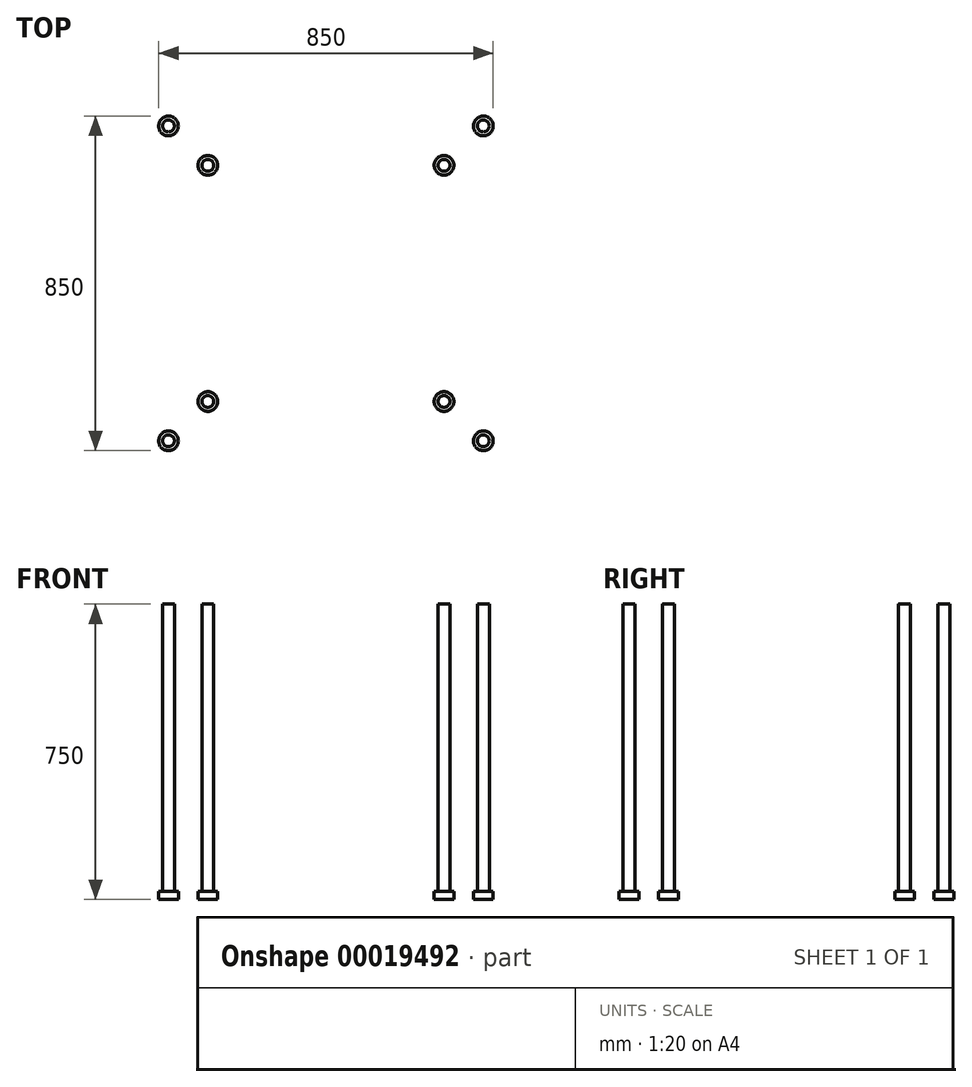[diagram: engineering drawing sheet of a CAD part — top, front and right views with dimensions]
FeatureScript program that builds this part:
annotation { "Feature Type Name" : "Feature", "Feature Type Description" : "" }
export const myFeature = defineFeature(function(context is Context, id is Id, definition is map)
    precondition{}
    {
        {
            var Q0;
            Q0=qCreatedBy(makeId("Top.planeOp"),FACE);
            var sketch = newSketch(context, id + "F0", { "sketchPlane" : qUnion([Q0])});
            skLineSegment(sketch, "E0.rect.bottom", {"start": v(300, -300) * mm, "end": v(-300, -300) * mm});
            skLineSegment(sketch, "E0.rect.top", {"start": v(300, 300) * mm, "end": v(-300, 300) * mm});
            skLineSegment(sketch, "E0.rect.left", {"start": v(300, -300) * mm, "end": v(300, 300) * mm});
            skLineSegment(sketch, "E0.rect.right", {"start": v(-300, -300) * mm, "end": v(-300, 300) * mm});
            skPoint(sketch, "E0.rect.middle", {"position": v(0, 0) * mm});
            skLineSegment(sketch, "E1.rect.bottom", {"start": v(400, -400) * mm, "end": v(-400, -400) * mm});
            skLineSegment(sketch, "E1.rect.top", {"start": v(400, 400) * mm, "end": v(-400, 400) * mm});
            skLineSegment(sketch, "E1.rect.left", {"start": v(400, -400) * mm, "end": v(400, 400) * mm});
            skLineSegment(sketch, "E1.rect.right", {"start": v(-400, -400) * mm, "end": v(-400, 400) * mm});
            skCircle(sketch, "E2", {"center": v(-400, -400) * mm, "radius": 25 * mm});
            skCircle(sketch, "E3", {"center": v(-300, -300) * mm, "radius": 25 * mm});
            skCircle(sketch, "E4", {"center": v(300, -300) * mm, "radius": 25 * mm});
            skCircle(sketch, "E5", {"center": v(400, -400) * mm, "radius": 25 * mm});
            skCircle(sketch, "E6", {"center": v(300, 300) * mm, "radius": 25 * mm});
            skCircle(sketch, "E7", {"center": v(400, 400) * mm, "radius": 25 * mm});
            skCircle(sketch, "E8", {"center": v(-400, 400) * mm, "radius": 25 * mm});
            skCircle(sketch, "E9", {"center": v(-300, 300) * mm, "radius": 25 * mm});
            skCircle(sketch, "E10", {"center": v(-400, 400) * mm, "radius": 15 * mm});
            skCircle(sketch, "E11", {"center": v(-300, 300) * mm, "radius": 15 * mm});
            skCircle(sketch, "E12", {"center": v(-400, -400) * mm, "radius": 15 * mm});
            skCircle(sketch, "E13", {"center": v(-300, -300) * mm, "radius": 15 * mm});
            skCircle(sketch, "E14", {"center": v(300, -300) * mm, "radius": 15 * mm});
            skCircle(sketch, "E15", {"center": v(400, -400) * mm, "radius": 15 * mm});
            skCircle(sketch, "E16", {"center": v(300, 300) * mm, "radius": 15 * mm});
            skCircle(sketch, "E17", {"center": v(400, 400) * mm, "radius": 15 * mm});
            skSolve(sketch);
        }
        {
            var Q0;
            {var subQ1=sQuery(id+"F0.wireOp",EDGE,"E1.rect.left");var subQ3=sQuery(id+"F0.wireOp",EDGE,"E1.rect.bottom");var subQ5=makeQuery(id+"F0.imprint","INTERSECT",VERTEX,{"derivedFrom":[subQ3,subQ1]});Q0=makeQuery(id+"F0.imprint","IMPRINT",FACE,{"disambiguationData":[TD([[makeQuery(id+"F0.imprint","IMPRINT",EDGE,{"disambiguationData":[TD([[subQ5,-1.0]])],"derivedFrom":subQ3}),1.0]])]});}
            var Q1;
            {var subQ1=sQuery(id+"F0.wireOp",EDGE,"E1.rect.left");var subQ3=sQuery(id+"F0.wireOp",EDGE,"E1.rect.bottom");var subQ5=makeQuery(id+"F0.imprint","INTERSECT",VERTEX,{"derivedFrom":[subQ3,subQ1]});Q1=makeQuery(id+"F0.imprint","IMPRINT",FACE,{"disambiguationData":[TD([[makeQuery(id+"F0.imprint","IMPRINT",EDGE,{"disambiguationData":[TD([[subQ5,-1.0]])],"derivedFrom":subQ3}),-1.0]])]});}
            var Q2;
            {var subQ1=sQuery(id+"F0.wireOp",EDGE,"E0.rect.left");var subQ3=sQuery(id+"F0.wireOp",EDGE,"E0.rect.bottom");var subQ5=makeQuery(id+"F0.imprint","INTERSECT",VERTEX,{"derivedFrom":[subQ3,subQ1]});Q2=makeQuery(id+"F0.imprint","IMPRINT",FACE,{"disambiguationData":[TD([[makeQuery(id+"F0.imprint","IMPRINT",EDGE,{"disambiguationData":[TD([[subQ5,-1.0]])],"derivedFrom":subQ3}),1.0]])]});}
            var Q3;
            {var subQ1=sQuery(id+"F0.wireOp",EDGE,"E0.rect.left");var subQ3=sQuery(id+"F0.wireOp",EDGE,"E0.rect.bottom");var subQ5=makeQuery(id+"F0.imprint","INTERSECT",VERTEX,{"derivedFrom":[subQ3,subQ1]});Q3=makeQuery(id+"F0.imprint","IMPRINT",FACE,{"disambiguationData":[TD([[makeQuery(id+"F0.imprint","IMPRINT",EDGE,{"disambiguationData":[TD([[subQ5,-1.0]])],"derivedFrom":subQ3}),-1.0]])]});}
            var Q4;
            {var subQ1=sQuery(id+"F0.wireOp",EDGE,"E1.rect.left");var subQ3=sQuery(id+"F0.wireOp",EDGE,"E1.rect.top");var subQ5=makeQuery(id+"F0.imprint","INTERSECT",VERTEX,{"derivedFrom":[subQ3,subQ1]});Q4=makeQuery(id+"F0.imprint","IMPRINT",FACE,{"disambiguationData":[TD([[makeQuery(id+"F0.imprint","IMPRINT",EDGE,{"disambiguationData":[TD([[subQ5,-1.0]])],"derivedFrom":subQ3}),1.0]])]});}
            var Q5;
            {var subQ1=sQuery(id+"F0.wireOp",EDGE,"E0.rect.left");var subQ3=sQuery(id+"F0.wireOp",EDGE,"E0.rect.top");var subQ5=makeQuery(id+"F0.imprint","INTERSECT",VERTEX,{"derivedFrom":[subQ3,subQ1]});Q5=makeQuery(id+"F0.imprint","IMPRINT",FACE,{"disambiguationData":[TD([[makeQuery(id+"F0.imprint","IMPRINT",EDGE,{"disambiguationData":[TD([[subQ5,-1.0]])],"derivedFrom":subQ3}),1.0]])]});}
            var Q6;
            {var subQ1=sQuery(id+"F0.wireOp",EDGE,"E0.rect.left");var subQ3=sQuery(id+"F0.wireOp",EDGE,"E0.rect.top");var subQ5=makeQuery(id+"F0.imprint","INTERSECT",VERTEX,{"derivedFrom":[subQ3,subQ1]});Q6=makeQuery(id+"F0.imprint","IMPRINT",FACE,{"disambiguationData":[TD([[makeQuery(id+"F0.imprint","IMPRINT",EDGE,{"disambiguationData":[TD([[subQ5,-1.0]])],"derivedFrom":subQ3}),-1.0]])]});}
            var Q7;
            {var subQ1=sQuery(id+"F0.wireOp",EDGE,"E1.rect.left");var subQ3=sQuery(id+"F0.wireOp",EDGE,"E1.rect.top");var subQ5=makeQuery(id+"F0.imprint","INTERSECT",VERTEX,{"derivedFrom":[subQ3,subQ1]});Q7=makeQuery(id+"F0.imprint","IMPRINT",FACE,{"disambiguationData":[TD([[makeQuery(id+"F0.imprint","IMPRINT",EDGE,{"disambiguationData":[TD([[subQ5,-1.0]])],"derivedFrom":subQ3}),-1.0]])]});}
            var Q8;
            {var subQ1=sQuery(id+"F0.wireOp",EDGE,"E1.rect.right");var subQ3=sQuery(id+"F0.wireOp",EDGE,"E1.rect.bottom");var subQ5=makeQuery(id+"F0.imprint","INTERSECT",VERTEX,{"derivedFrom":[subQ3,subQ1]});Q8=makeQuery(id+"F0.imprint","IMPRINT",FACE,{"disambiguationData":[TD([[makeQuery(id+"F0.imprint","IMPRINT",EDGE,{"disambiguationData":[TD([[subQ5,1.0]])],"derivedFrom":subQ3}),1.0]])]});}
            var Q9;
            {var subQ1=sQuery(id+"F0.wireOp",EDGE,"E1.rect.right");var subQ3=sQuery(id+"F0.wireOp",EDGE,"E1.rect.bottom");var subQ5=makeQuery(id+"F0.imprint","INTERSECT",VERTEX,{"derivedFrom":[subQ3,subQ1]});Q9=makeQuery(id+"F0.imprint","IMPRINT",FACE,{"disambiguationData":[TD([[makeQuery(id+"F0.imprint","IMPRINT",EDGE,{"disambiguationData":[TD([[subQ5,1.0]])],"derivedFrom":subQ3}),-1.0]])]});}
            var Q10;
            {var subQ1=sQuery(id+"F0.wireOp",EDGE,"E0.rect.right");var subQ3=sQuery(id+"F0.wireOp",EDGE,"E0.rect.bottom");var subQ5=makeQuery(id+"F0.imprint","INTERSECT",VERTEX,{"derivedFrom":[subQ3,subQ1]});Q10=makeQuery(id+"F0.imprint","IMPRINT",FACE,{"disambiguationData":[TD([[makeQuery(id+"F0.imprint","IMPRINT",EDGE,{"disambiguationData":[TD([[subQ5,1.0]])],"derivedFrom":subQ3}),1.0]])]});}
            var Q11;
            {var subQ1=sQuery(id+"F0.wireOp",EDGE,"E0.rect.right");var subQ3=sQuery(id+"F0.wireOp",EDGE,"E0.rect.bottom");var subQ5=makeQuery(id+"F0.imprint","INTERSECT",VERTEX,{"derivedFrom":[subQ3,subQ1]});Q11=makeQuery(id+"F0.imprint","IMPRINT",FACE,{"disambiguationData":[TD([[makeQuery(id+"F0.imprint","IMPRINT",EDGE,{"disambiguationData":[TD([[subQ5,1.0]])],"derivedFrom":subQ3}),-1.0]])]});}
            var Q12;
            {var subQ1=sQuery(id+"F0.wireOp",EDGE,"E1.rect.right");var subQ3=sQuery(id+"F0.wireOp",EDGE,"E1.rect.top");var subQ5=makeQuery(id+"F0.imprint","INTERSECT",VERTEX,{"derivedFrom":[subQ3,subQ1]});Q12=makeQuery(id+"F0.imprint","IMPRINT",FACE,{"disambiguationData":[TD([[makeQuery(id+"F0.imprint","IMPRINT",EDGE,{"disambiguationData":[TD([[subQ5,1.0]])],"derivedFrom":subQ3}),-1.0]])]});}
            var Q13;
            {var subQ1=sQuery(id+"F0.wireOp",EDGE,"E1.rect.right");var subQ3=sQuery(id+"F0.wireOp",EDGE,"E1.rect.top");var subQ5=makeQuery(id+"F0.imprint","INTERSECT",VERTEX,{"derivedFrom":[subQ3,subQ1]});Q13=makeQuery(id+"F0.imprint","IMPRINT",FACE,{"disambiguationData":[TD([[makeQuery(id+"F0.imprint","IMPRINT",EDGE,{"disambiguationData":[TD([[subQ5,1.0]])],"derivedFrom":subQ3}),1.0]])]});}
            var Q14;
            {var subQ1=sQuery(id+"F0.wireOp",EDGE,"E0.rect.right");var subQ3=sQuery(id+"F0.wireOp",EDGE,"E0.rect.top");var subQ5=makeQuery(id+"F0.imprint","INTERSECT",VERTEX,{"derivedFrom":[subQ3,subQ1]});Q14=makeQuery(id+"F0.imprint","IMPRINT",FACE,{"disambiguationData":[TD([[makeQuery(id+"F0.imprint","IMPRINT",EDGE,{"disambiguationData":[TD([[subQ5,1.0]])],"derivedFrom":subQ3}),-1.0]])]});}
            var Q15;
            {var subQ1=sQuery(id+"F0.wireOp",EDGE,"E0.rect.right");var subQ3=sQuery(id+"F0.wireOp",EDGE,"E0.rect.top");var subQ5=makeQuery(id+"F0.imprint","INTERSECT",VERTEX,{"derivedFrom":[subQ3,subQ1]});Q15=makeQuery(id+"F0.imprint","IMPRINT",FACE,{"disambiguationData":[TD([[makeQuery(id+"F0.imprint","IMPRINT",EDGE,{"disambiguationData":[TD([[subQ5,1.0]])],"derivedFrom":subQ3}),1.0]])]});}
            extrude(context, id + "F1", {"entities" : qUnion([Q0, Q1, Q2, Q3, Q4, Q5, Q6, Q7, Q8, Q9, Q10, Q11, Q12, Q13, Q14, Q15]), "depth" : 750 * mm});
        }
        {
            var Q0;
            {var subQ3=sQuery(id+"F0.wireOp",EDGE,"E1.rect.bottom");var subQ5=sQuery(id+"F0.wireOp",EDGE,"E5");var subQ7=makeQuery(id+"F0.imprint","INTERSECT",VERTEX,{"derivedFrom":[subQ3,subQ5]});Q0=makeQuery(id+"F0.imprint","IMPRINT",FACE,{"disambiguationData":[TD([[makeQuery(id+"F0.imprint","IMPRINT",EDGE,{"disambiguationData":[TD([[subQ7,1.0]])],"derivedFrom":subQ3}),1.0]])]});}
            var Q1;
            {var subQ3=sQuery(id+"F0.wireOp",EDGE,"E1.rect.bottom");var subQ5=sQuery(id+"F0.wireOp",EDGE,"E5");var subQ7=makeQuery(id+"F0.imprint","INTERSECT",VERTEX,{"derivedFrom":[subQ3,subQ5]});Q1=makeQuery(id+"F0.imprint","IMPRINT",FACE,{"disambiguationData":[TD([[makeQuery(id+"F0.imprint","IMPRINT",EDGE,{"disambiguationData":[TD([[subQ7,1.0]])],"derivedFrom":subQ3}),-1.0]])]});}
            var Q2;
            {var subQ3=sQuery(id+"F0.wireOp",EDGE,"E1.rect.top");var subQ5=sQuery(id+"F0.wireOp",EDGE,"E7");var subQ7=makeQuery(id+"F0.imprint","INTERSECT",VERTEX,{"derivedFrom":[subQ3,subQ5]});Q2=makeQuery(id+"F0.imprint","IMPRINT",FACE,{"disambiguationData":[TD([[makeQuery(id+"F0.imprint","IMPRINT",EDGE,{"disambiguationData":[TD([[subQ7,1.0]])],"derivedFrom":subQ3}),-1.0]])]});}
            var Q3;
            {var subQ3=sQuery(id+"F0.wireOp",EDGE,"E1.rect.top");var subQ5=sQuery(id+"F0.wireOp",EDGE,"E7");var subQ7=makeQuery(id+"F0.imprint","INTERSECT",VERTEX,{"derivedFrom":[subQ3,subQ5]});Q3=makeQuery(id+"F0.imprint","IMPRINT",FACE,{"disambiguationData":[TD([[makeQuery(id+"F0.imprint","IMPRINT",EDGE,{"disambiguationData":[TD([[subQ7,1.0]])],"derivedFrom":subQ3}),1.0]])]});}
            var Q4;
            {var subQ0=sQuery(id+"F0.wireOp",EDGE,"E16");var subQ3=sQuery(id+"F0.wireOp",EDGE,"E0.rect.top");var subQ4=makeQuery(id+"F0.imprint","INTERSECT",VERTEX,{"derivedFrom":[subQ3,subQ0]});Q4=makeQuery(id+"F0.imprint","IMPRINT",FACE,{"disambiguationData":[TD([[makeQuery(id+"F0.imprint","IMPRINT",EDGE,{"disambiguationData":[TD([[subQ4,-1.0]])],"derivedFrom":subQ3}),1.0]])]});}
            var Q5;
            {var subQ0=sQuery(id+"F0.wireOp",EDGE,"E16");var subQ3=sQuery(id+"F0.wireOp",EDGE,"E0.rect.top");var subQ4=makeQuery(id+"F0.imprint","INTERSECT",VERTEX,{"derivedFrom":[subQ3,subQ0]});Q5=makeQuery(id+"F0.imprint","IMPRINT",FACE,{"disambiguationData":[TD([[makeQuery(id+"F0.imprint","IMPRINT",EDGE,{"disambiguationData":[TD([[subQ4,-1.0]])],"derivedFrom":subQ3}),-1.0]])]});}
            var Q6;
            {var subQ3=sQuery(id+"F0.wireOp",EDGE,"E0.rect.top");var subQ5=sQuery(id+"F0.wireOp",EDGE,"E9");var subQ7=makeQuery(id+"F0.imprint","INTERSECT",VERTEX,{"derivedFrom":[subQ3,subQ5]});Q6=makeQuery(id+"F0.imprint","IMPRINT",FACE,{"disambiguationData":[TD([[makeQuery(id+"F0.imprint","IMPRINT",EDGE,{"disambiguationData":[TD([[subQ7,-1.0]])],"derivedFrom":subQ3}),1.0]])]});}
            var Q7;
            {var subQ3=sQuery(id+"F0.wireOp",EDGE,"E0.rect.top");var subQ5=sQuery(id+"F0.wireOp",EDGE,"E9");var subQ7=makeQuery(id+"F0.imprint","INTERSECT",VERTEX,{"derivedFrom":[subQ3,subQ5]});Q7=makeQuery(id+"F0.imprint","IMPRINT",FACE,{"disambiguationData":[TD([[makeQuery(id+"F0.imprint","IMPRINT",EDGE,{"disambiguationData":[TD([[subQ7,-1.0]])],"derivedFrom":subQ3}),-1.0]])]});}
            var Q8;
            {var subQ3=sQuery(id+"F0.wireOp",EDGE,"E1.rect.top");var subQ5=sQuery(id+"F0.wireOp",EDGE,"E8");var subQ7=makeQuery(id+"F0.imprint","INTERSECT",VERTEX,{"derivedFrom":[subQ3,subQ5]});Q8=makeQuery(id+"F0.imprint","IMPRINT",FACE,{"disambiguationData":[TD([[makeQuery(id+"F0.imprint","IMPRINT",EDGE,{"disambiguationData":[TD([[subQ7,-1.0]])],"derivedFrom":subQ3}),1.0]])]});}
            var Q9;
            {var subQ3=sQuery(id+"F0.wireOp",EDGE,"E1.rect.top");var subQ5=sQuery(id+"F0.wireOp",EDGE,"E8");var subQ7=makeQuery(id+"F0.imprint","INTERSECT",VERTEX,{"derivedFrom":[subQ3,subQ5]});Q9=makeQuery(id+"F0.imprint","IMPRINT",FACE,{"disambiguationData":[TD([[makeQuery(id+"F0.imprint","IMPRINT",EDGE,{"disambiguationData":[TD([[subQ7,-1.0]])],"derivedFrom":subQ3}),-1.0]])]});}
            var Q10;
            {var subQ3=sQuery(id+"F0.wireOp",EDGE,"E1.rect.bottom");var subQ5=sQuery(id+"F0.wireOp",EDGE,"E2");var subQ7=makeQuery(id+"F0.imprint","INTERSECT",VERTEX,{"derivedFrom":[subQ3,subQ5]});Q10=makeQuery(id+"F0.imprint","IMPRINT",FACE,{"disambiguationData":[TD([[makeQuery(id+"F0.imprint","IMPRINT",EDGE,{"disambiguationData":[TD([[subQ7,-1.0]])],"derivedFrom":subQ3}),-1.0]])]});}
            var Q11;
            {var subQ3=sQuery(id+"F0.wireOp",EDGE,"E0.rect.bottom");var subQ5=sQuery(id+"F0.wireOp",EDGE,"E3");var subQ7=makeQuery(id+"F0.imprint","INTERSECT",VERTEX,{"derivedFrom":[subQ3,subQ5]});Q11=makeQuery(id+"F0.imprint","IMPRINT",FACE,{"disambiguationData":[TD([[makeQuery(id+"F0.imprint","IMPRINT",EDGE,{"disambiguationData":[TD([[subQ7,-1.0]])],"derivedFrom":subQ3}),-1.0]])]});}
            var Q12;
            {var subQ3=sQuery(id+"F0.wireOp",EDGE,"E0.rect.bottom");var subQ5=sQuery(id+"F0.wireOp",EDGE,"E3");var subQ7=makeQuery(id+"F0.imprint","INTERSECT",VERTEX,{"derivedFrom":[subQ3,subQ5]});Q12=makeQuery(id+"F0.imprint","IMPRINT",FACE,{"disambiguationData":[TD([[makeQuery(id+"F0.imprint","IMPRINT",EDGE,{"disambiguationData":[TD([[subQ7,-1.0]])],"derivedFrom":subQ3}),1.0]])]});}
            var Q13;
            {var subQ3=sQuery(id+"F0.wireOp",EDGE,"E1.rect.bottom");var subQ5=sQuery(id+"F0.wireOp",EDGE,"E2");var subQ7=makeQuery(id+"F0.imprint","INTERSECT",VERTEX,{"derivedFrom":[subQ3,subQ5]});Q13=makeQuery(id+"F0.imprint","IMPRINT",FACE,{"disambiguationData":[TD([[makeQuery(id+"F0.imprint","IMPRINT",EDGE,{"disambiguationData":[TD([[subQ7,-1.0]])],"derivedFrom":subQ3}),1.0]])]});}
            var Q14;
            {var subQ0=sQuery(id+"F0.wireOp",EDGE,"E14");var subQ3=sQuery(id+"F0.wireOp",EDGE,"E0.rect.bottom");var subQ4=makeQuery(id+"F0.imprint","INTERSECT",VERTEX,{"derivedFrom":[subQ3,subQ0]});Q14=makeQuery(id+"F0.imprint","IMPRINT",FACE,{"disambiguationData":[TD([[makeQuery(id+"F0.imprint","IMPRINT",EDGE,{"disambiguationData":[TD([[subQ4,-1.0]])],"derivedFrom":subQ3}),1.0]])]});}
            var Q15;
            {var subQ0=sQuery(id+"F0.wireOp",EDGE,"E14");var subQ3=sQuery(id+"F0.wireOp",EDGE,"E0.rect.bottom");var subQ4=makeQuery(id+"F0.imprint","INTERSECT",VERTEX,{"derivedFrom":[subQ3,subQ0]});Q15=makeQuery(id+"F0.imprint","IMPRINT",FACE,{"disambiguationData":[TD([[makeQuery(id+"F0.imprint","IMPRINT",EDGE,{"disambiguationData":[TD([[subQ4,-1.0]])],"derivedFrom":subQ3}),-1.0]])]});}
            extrude(context, id + "F2", {"entities" : qUnion([Q0, Q1, Q2, Q3, Q4, Q5, Q6, Q7, Q8, Q9, Q10, Q11, Q12, Q13, Q14, Q15]), "operationType" : NewBodyOperationType.ADD, "depth" : 20 * mm});
        }
    });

Given problem: Which lines of the listing contain the string "entities"? Identify each of them and copy it out in full.

Expected answer:
            extrude(context, id + "F1", {"entities" : qUnion([Q0, Q1, Q2, Q3, Q4, Q5, Q6, Q7, Q8, Q9, Q10, Q11, Q12, Q13, Q14, Q15]), "depth" : 750 * mm});
            extrude(context, id + "F2", {"entities" : qUnion([Q0, Q1, Q2, Q3, Q4, Q5, Q6, Q7, Q8, Q9, Q10, Q11, Q12, Q13, Q14, Q15]), "operationType" : NewBodyOperationType.ADD, "depth" : 20 * mm});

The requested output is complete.